Olmo 3

LLM
Reasoning
Fully open language and reasoning models (7B/32B)
Author

Naoto Iwase

Published

February 2, 2026

Olmo 3 is a family of state-of-the-art, fully-open language models at the 7B and 32B parameter scales developed by the Allen Institute for AI (AI2).

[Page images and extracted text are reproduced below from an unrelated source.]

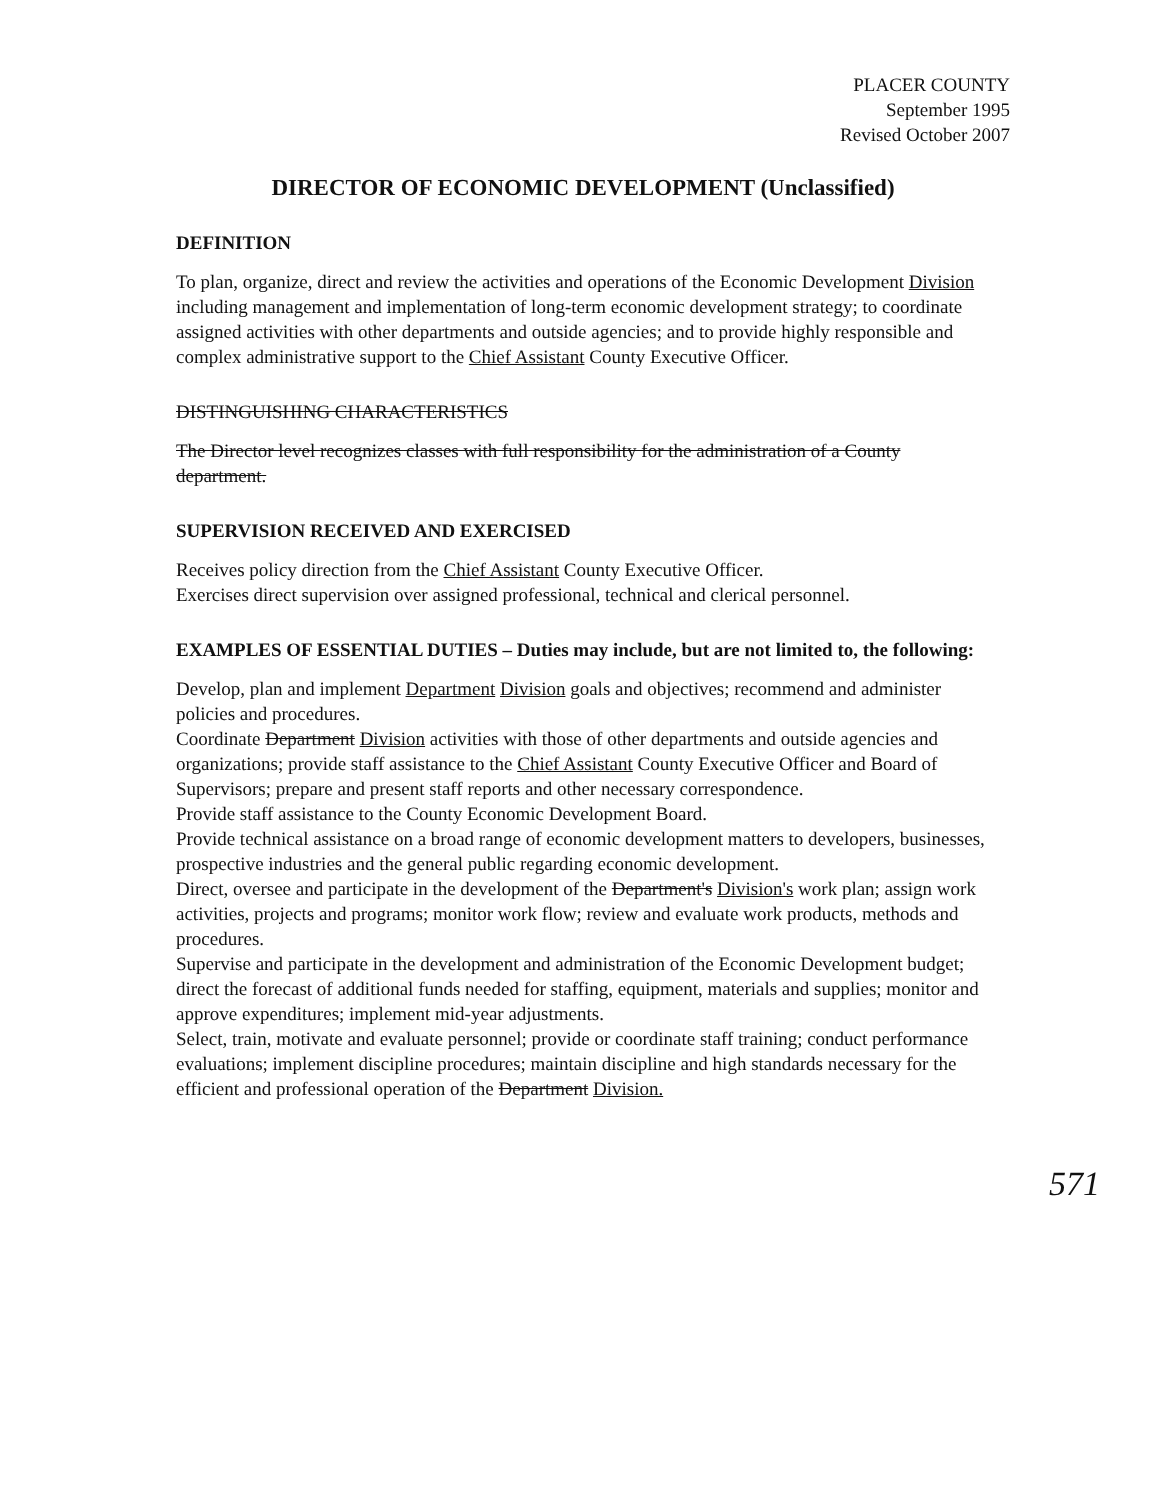PLACER COUNTY
September 1995
Revised October 2007
DIRECTOR OF ECONOMIC DEVELOPMENT (Unclassified)
DEFINITION
To plan, organize, direct and review the activities and operations of the Economic Development Division including management and implementation of long-term economic development strategy; to coordinate assigned activities with other departments and outside agencies; and to provide highly responsible and complex administrative support to the Chief Assistant County Executive Officer.
DISTINGUISHING CHARACTERISTICS
The Director level recognizes classes with full responsibility for the administration of a County department.
SUPERVISION RECEIVED AND EXERCISED
Receives policy direction from the Chief Assistant County Executive Officer.
Exercises direct supervision over assigned professional, technical and clerical personnel.
EXAMPLES OF ESSENTIAL DUTIES – Duties may include, but are not limited to, the following:
Develop, plan and implement Department Division goals and objectives; recommend and administer policies and procedures.
Coordinate Department Division activities with those of other departments and outside agencies and organizations; provide staff assistance to the Chief Assistant County Executive Officer and Board of Supervisors; prepare and present staff reports and other necessary correspondence.
Provide staff assistance to the County Economic Development Board.
Provide technical assistance on a broad range of economic development matters to developers, businesses, prospective industries and the general public regarding economic development.
Direct, oversee and participate in the development of the Department's Division's work plan; assign work activities, projects and programs; monitor work flow; review and evaluate work products, methods and procedures.
Supervise and participate in the development and administration of the Economic Development budget; direct the forecast of additional funds needed for staffing, equipment, materials and supplies; monitor and approve expenditures; implement mid-year adjustments.
Select, train, motivate and evaluate personnel; provide or coordinate staff training; conduct performance evaluations; implement discipline procedures; maintain discipline and high standards necessary for the efficient and professional operation of the Department Division.
571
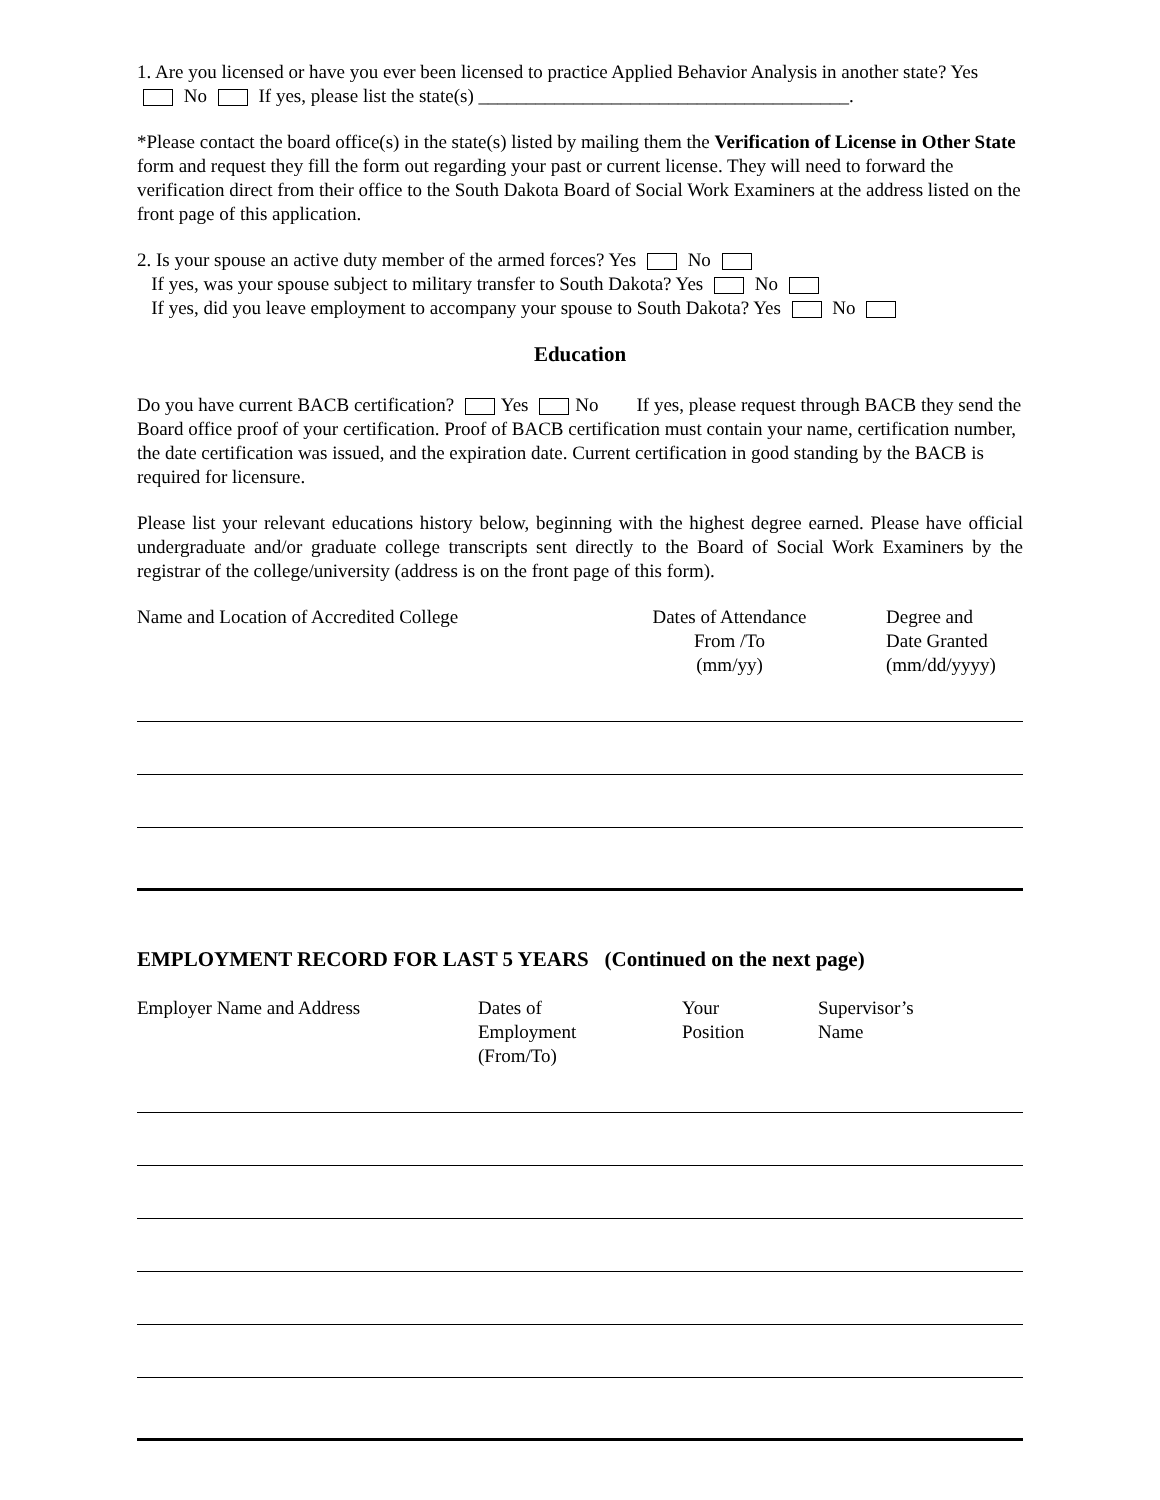1. Are you licensed or have you ever been licensed to practice Applied Behavior Analysis in another state? Yes No If yes, please list the state(s) _______________________________________.
*Please contact the board office(s) in the state(s) listed by mailing them the Verification of License in Other State form and request they fill the form out regarding your past or current license. They will need to forward the verification direct from their office to the South Dakota Board of Social Work Examiners at the address listed on the front page of this application.
2. Is your spouse an active duty member of the armed forces? Yes No
If yes, was your spouse subject to military transfer to South Dakota? Yes No
If yes, did you leave employment to accompany your spouse to South Dakota? Yes No
Education
Do you have current BACB certification? Yes No If yes, please request through BACB they send the Board office proof of your certification. Proof of BACB certification must contain your name, certification number, the date certification was issued, and the expiration date. Current certification in good standing by the BACB is required for licensure.
Please list your relevant educations history below, beginning with the highest degree earned. Please have official undergraduate and/or graduate college transcripts sent directly to the Board of Social Work Examiners by the registrar of the college/university (address is on the front page of this form).
Name and Location of Accredited College Dates of Attendance
From /To
(mm/yy)
Degree and
Date Granted
(mm/dd/yyyy)
EMPLOYMENT RECORD FOR LAST 5 YEARS (Continued on the next page)
Employer Name and Address Dates of
Employment
(From/To)
Your
Position
Supervisor’s
Name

This release includes the entire Model Flow, i.e., the full lifecycle of the family of models, including every stage, checkpoint, data point, and dependency used to build it.

Key features:

Paper: arXiv:2512.13961

Contents

Base Model Training

Post-training

Model Variants

Olmo 3 Base: Foundation model (7B, 32B) — the strongest fully-open Base model

Olmo 3 Think: Reasoning model with step-by-step thinking — outperforms Qwen 2.5, Gemma 2/3, and DeepSeek R1

Olmo 3 Instruct: Model generating concise and direct responses — optimized for function calling

Olmo 3 RL-Zero: Trained with RL directly from Base — fully open RL benchmark

Key Results

Key benchmark results for Olmo 3.1 Think 32B:

Category Benchmark Score
Math MATH 96.2
Math AIME 2024 80.6
Reasoning BigBenchHard 88.6
Reasoning ZebraLogic 80.1
Coding HumanEvalPlus 91.5
Coding LiveCodeBench v3 83.3
IF IFEval 93.8
Knowledge MMLU 86.4

Training Cost

Approximately 56 days using 1,024 H100 GPUs (estimated cost: $2.75M)

  • Pretraining: ~47 days
  • Post-training: ~9 days

Open Artifacts

All intermediate checkpoints, training data, code, and evaluation tools are released:

  • Models: All checkpoints for Base, Think, Instruct, and RL-Zero
  • Data: Dolma 3 (pretraining), Dolci (post-training)
  • Code: OLMo-core, Open Instruct, duplodocus, OLMES

Core philosophy: To truly advance open-source AI, it is necessary to make not just the final model but the entire “path” to it transparent and accessible.